Some people around the world, and specifically here in Northern Ireland, share this perspective.

Young Earth Creationists continue to debate questions about the age of the earth. As we have seen from the past, and understand today, perhaps the Giant’s Causeway will continue to prompt awe and wonder, and arouse debate and challenging questions for as long as visitors come to see it.

There is no such debate, only unsupported claims by YEC. They may think there is a debate, but the science demonstrates there is nothing to debate. And it would be a misrepresentation of science to liken these YEC claims to the legitimate debate within science about the precise age and cause of the formation.

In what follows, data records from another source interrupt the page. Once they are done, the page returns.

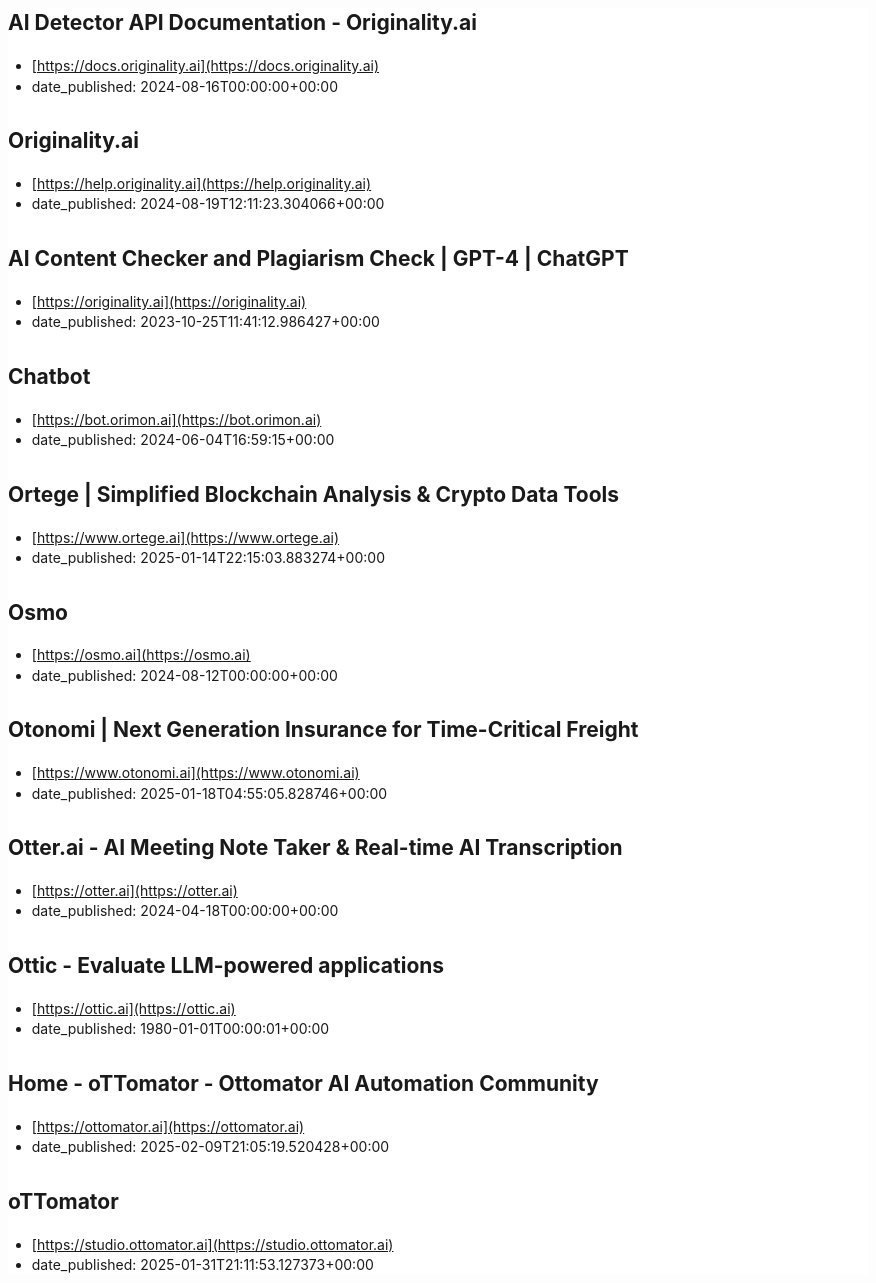  ## AI Detector API Documentation - Originality.ai
 - [https://docs.originality.ai](https://docs.originality.ai)
 - date_published: 2024-08-16T00:00:00+00:00

 ## Originality.ai
 - [https://help.originality.ai](https://help.originality.ai)
 - date_published: 2024-08-19T12:11:23.304066+00:00

 ## AI Content Checker and Plagiarism Check | GPT-4 | ChatGPT
 - [https://originality.ai](https://originality.ai)
 - date_published: 2023-10-25T11:41:12.986427+00:00

 ## Chatbot
 - [https://bot.orimon.ai](https://bot.orimon.ai)
 - date_published: 2024-06-04T16:59:15+00:00

 ## Ortege | Simplified Blockchain Analysis & Crypto Data Tools
 - [https://www.ortege.ai](https://www.ortege.ai)
 - date_published: 2025-01-14T22:15:03.883274+00:00

 ## Osmo
 - [https://osmo.ai](https://osmo.ai)
 - date_published: 2024-08-12T00:00:00+00:00

 ## Otonomi | Next Generation Insurance for Time-Critical Freight
 - [https://www.otonomi.ai](https://www.otonomi.ai)
 - date_published: 2025-01-18T04:55:05.828746+00:00

 ## Otter.ai - AI Meeting Note Taker & Real-time AI Transcription
 - [https://otter.ai](https://otter.ai)
 - date_published: 2024-04-18T00:00:00+00:00

 ## Ottic - Evaluate LLM-powered applications
 - [https://ottic.ai](https://ottic.ai)
 - date_published: 1980-01-01T00:00:01+00:00

 ## Home - oTTomator - Ottomator AI Automation Community
 - [https://ottomator.ai](https://ottomator.ai)
 - date_published: 2025-02-09T21:05:19.520428+00:00

 ## oTTomator
 - [https://studio.ottomator.ai](https://studio.ottomator.ai)
 - date_published: 2025-01-31T21:11:53.127373+00:00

How does it compare, for example, with the NT’s treatment of other myths? In how many audio visual presentations are local myths presented as serious matters of debate, rather than just myth? Is there serious debate on the matter of the Irish warrior Fionn mac Cumhaill (Finn McCool) building the causeway to walk to Scotland to fight his Scottish counterpart Benandonner? Both this and the YEC claims are on equal footing – i.e. myths.

The NT does indeed appear give the Fionn some weight, here: Giant’s Causeway; but in this case the it is presented tongue in cheek so clearly, as are many fabulous Irish myths, that there is no misunderstanding – and, no religious fundamentalism striving to make political points, something I’d have thought Ireland had seen enough of.

I’d be interested to know what will be done about this at the site. I think the NT has a duty to represent the history of its properties in the most accurate manner. Where ancient myth has played a significant role in a location’s history then it is right and proper to describe such a myth. Where a religious or political debate has used a location, then it is reasonable that this fact should be included in a presentation.

But there is a distinction between the fact of the religous or political debate, and the fact of the matter supposedly being debated. In this case, one fact is that YEC have used the causeway in the promotion of their claims. A quite different fact is the age and cause of the rock formation. The NT should not allow religous or political pressure groups to influence NT presentations as it is a very dangerous precedent. There’s already abundant bollocks believed in Ireland as it is. The NT doesn’t need to add to it.